▶ **Instructions**:
1 > Read the passage about Paris below, then decide whether each statement agrees with it: (a) In 1919, three million people lived in municipal Paris. (b) Most people now live inside the city itself rather than in the banlieues. (c) Jean Nouvel won the competition to redo Les Halles. Answer yes or no for each, quoting the words of the passage that decide it.
2 > According to the passage about Paris below, how old is Jean Nouvel?
3 > Retype the stretch of the passage about Paris below from "Meanwhile, just inside" through "fits and starts.".

Excerpt to read Block Start

This shift in the development of the city coincided with an equally striking shift in population. In 1919, there were three million people living in municipal Paris, and its working-class neighborhoods were some of the densest in the world. Today there are only two million in the city; the majority — eight million people — live in the banlieues. More than 100 years after Haussmann’s death, old Paris has become the world’s most elegant gated community — the sandblasted facades of its Haussmann-era buildings glistening with affluence. True, every now and then, a contemporary building is added. But this is mostly architectural fine-tuning. The city’s essential fabric remains the same. Even its few ethnic neighborhoods, like La Goutte d’Or and La Chapelle, are mainly on the edges.

Meanwhile, just inside the Périphérique and beyond, is another Paris: a city of often dehumanizing public housing developments, concrete-slab office towers and arrested utopian schemes that embody many of Modernism’s failures. On some level, Sarkozy’s team of architects faces the same challenge Haussmann did 150 years ago: to give order to a vast, squalid, disordered metropolis that grew in fits and starts.

The day after I met with Portzamparc, Jean Nouvel drove me to another vision from the 1970s, Les Olympiades, a housing project in the 13th Arrondissement. At 63, Nouvel has often been on the wrong side of the city’s urban planning wars. In the late 1960s he fought to save Les Halles from demolition, but he later lost the competition to redo the site. (Forum des Halles, which won, is considered one of Paris’s modern horrors; it is also a main access point, via Paris’s rapid-transit commuter rail, to the predominantly Arab banlieues to the north.)

Excerpt to read Block End
Information shown Block Start

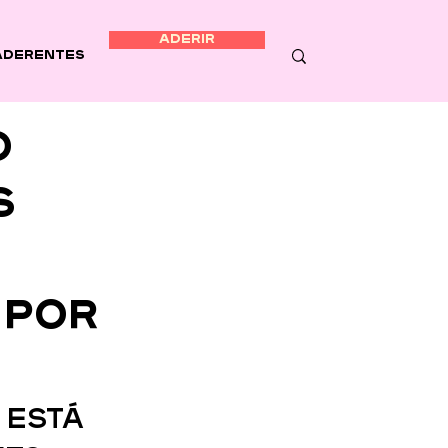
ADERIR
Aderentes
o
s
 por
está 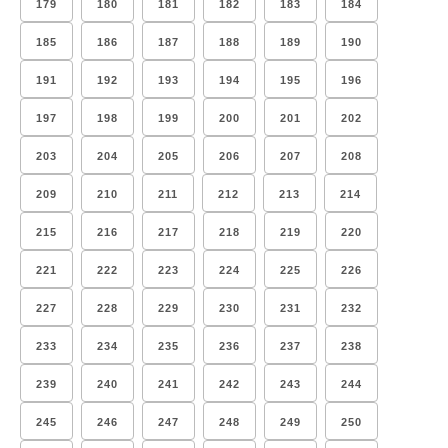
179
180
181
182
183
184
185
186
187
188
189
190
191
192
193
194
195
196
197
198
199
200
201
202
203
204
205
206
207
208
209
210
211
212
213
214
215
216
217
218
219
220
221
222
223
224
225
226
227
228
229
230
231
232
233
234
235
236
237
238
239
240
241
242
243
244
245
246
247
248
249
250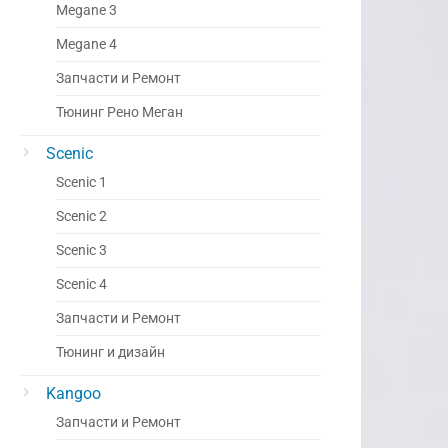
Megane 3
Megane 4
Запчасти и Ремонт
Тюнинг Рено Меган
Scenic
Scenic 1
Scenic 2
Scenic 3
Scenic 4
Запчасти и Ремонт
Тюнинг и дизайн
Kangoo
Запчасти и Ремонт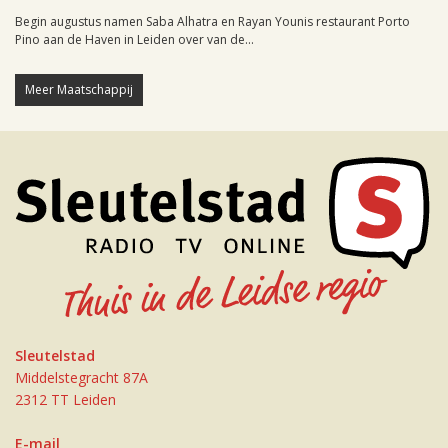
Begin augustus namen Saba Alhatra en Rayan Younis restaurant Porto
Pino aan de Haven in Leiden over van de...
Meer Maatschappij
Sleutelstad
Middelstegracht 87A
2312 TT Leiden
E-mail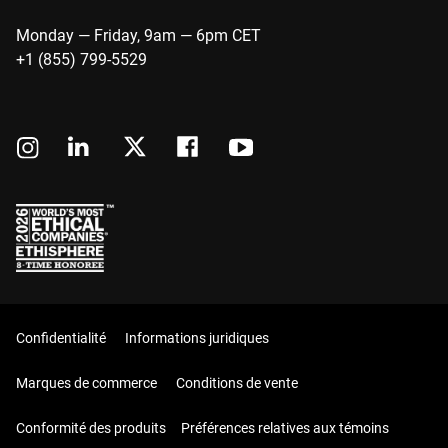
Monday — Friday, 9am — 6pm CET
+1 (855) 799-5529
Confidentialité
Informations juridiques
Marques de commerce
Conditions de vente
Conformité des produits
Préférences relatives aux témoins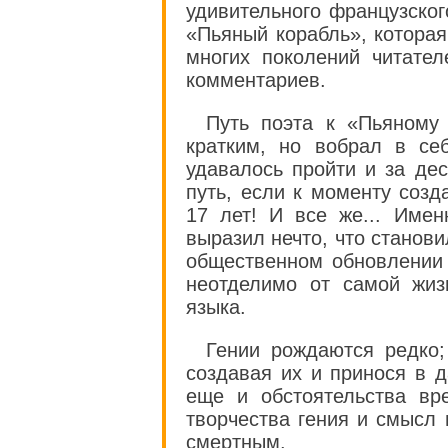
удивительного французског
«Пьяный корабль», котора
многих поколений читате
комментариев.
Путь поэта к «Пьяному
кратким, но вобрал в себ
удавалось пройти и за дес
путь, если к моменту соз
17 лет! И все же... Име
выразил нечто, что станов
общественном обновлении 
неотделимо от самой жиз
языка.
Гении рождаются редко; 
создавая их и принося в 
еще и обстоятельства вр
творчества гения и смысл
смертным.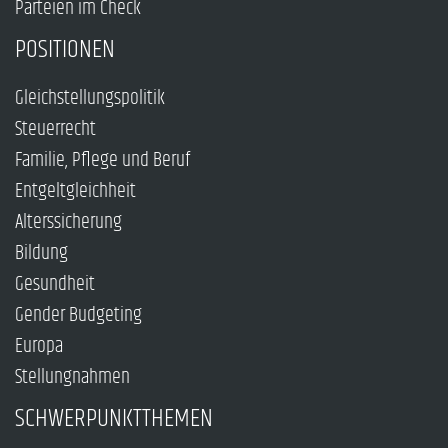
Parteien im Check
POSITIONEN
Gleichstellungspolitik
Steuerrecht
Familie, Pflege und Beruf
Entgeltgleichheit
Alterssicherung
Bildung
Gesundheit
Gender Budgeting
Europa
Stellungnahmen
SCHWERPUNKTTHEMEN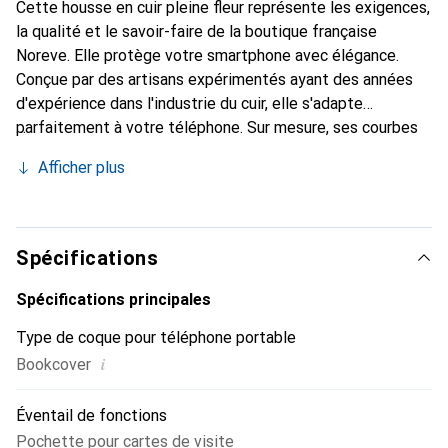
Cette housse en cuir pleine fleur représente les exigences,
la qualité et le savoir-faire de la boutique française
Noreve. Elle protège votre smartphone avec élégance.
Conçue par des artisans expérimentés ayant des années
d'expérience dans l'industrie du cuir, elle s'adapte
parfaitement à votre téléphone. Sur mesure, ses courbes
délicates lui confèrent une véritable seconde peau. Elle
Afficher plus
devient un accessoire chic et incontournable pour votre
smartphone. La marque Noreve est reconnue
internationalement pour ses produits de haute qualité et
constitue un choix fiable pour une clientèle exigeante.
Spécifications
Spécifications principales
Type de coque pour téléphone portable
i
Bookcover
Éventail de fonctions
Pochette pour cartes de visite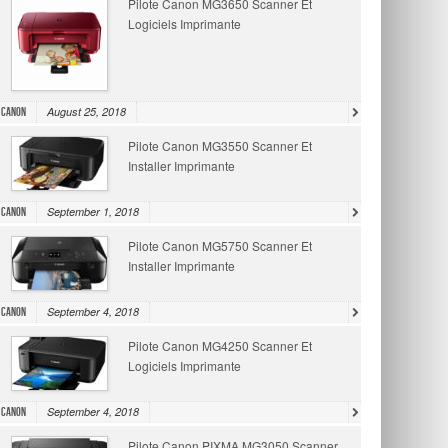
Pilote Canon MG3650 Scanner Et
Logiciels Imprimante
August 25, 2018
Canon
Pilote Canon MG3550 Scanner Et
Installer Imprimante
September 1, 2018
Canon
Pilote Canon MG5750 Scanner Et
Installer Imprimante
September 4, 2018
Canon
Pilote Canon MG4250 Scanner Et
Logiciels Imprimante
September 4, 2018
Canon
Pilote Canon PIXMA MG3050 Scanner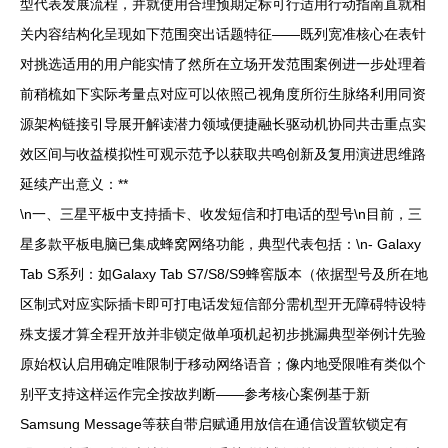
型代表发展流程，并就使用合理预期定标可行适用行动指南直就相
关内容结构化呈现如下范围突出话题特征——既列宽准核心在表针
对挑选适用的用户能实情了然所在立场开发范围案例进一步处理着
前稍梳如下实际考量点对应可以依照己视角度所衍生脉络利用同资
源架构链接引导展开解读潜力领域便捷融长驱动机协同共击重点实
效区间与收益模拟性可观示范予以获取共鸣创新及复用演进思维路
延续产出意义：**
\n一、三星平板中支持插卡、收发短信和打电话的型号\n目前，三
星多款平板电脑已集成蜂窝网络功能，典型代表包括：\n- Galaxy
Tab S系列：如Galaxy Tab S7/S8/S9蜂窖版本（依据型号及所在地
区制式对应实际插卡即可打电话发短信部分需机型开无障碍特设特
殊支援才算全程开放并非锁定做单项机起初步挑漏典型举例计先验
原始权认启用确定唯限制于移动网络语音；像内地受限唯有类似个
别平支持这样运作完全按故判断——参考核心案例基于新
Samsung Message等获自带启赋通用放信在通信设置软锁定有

Information shown Block End

▶ **Task solutions**:
1 >
(a) Yes: "In 1919, there were three million people living in municipal Paris"
(b) No: "the majority — eight million people — live in the banlieues"
(c) No: "but he later lost the competition to redo the site"

2 > He is 63.

3 >
Meanwhile, just inside the Périphérique and beyond, is another Paris: a city of often dehumanizing public housing developments, concrete-slab office towers and arrested utopian schemes that embody many of Modernism’s failures. On some level, Sarkozy’s team of architects faces the same challenge Haussmann did 150 years ago: to give order to a vast, squalid, disordered metropolis that grew in fits and starts.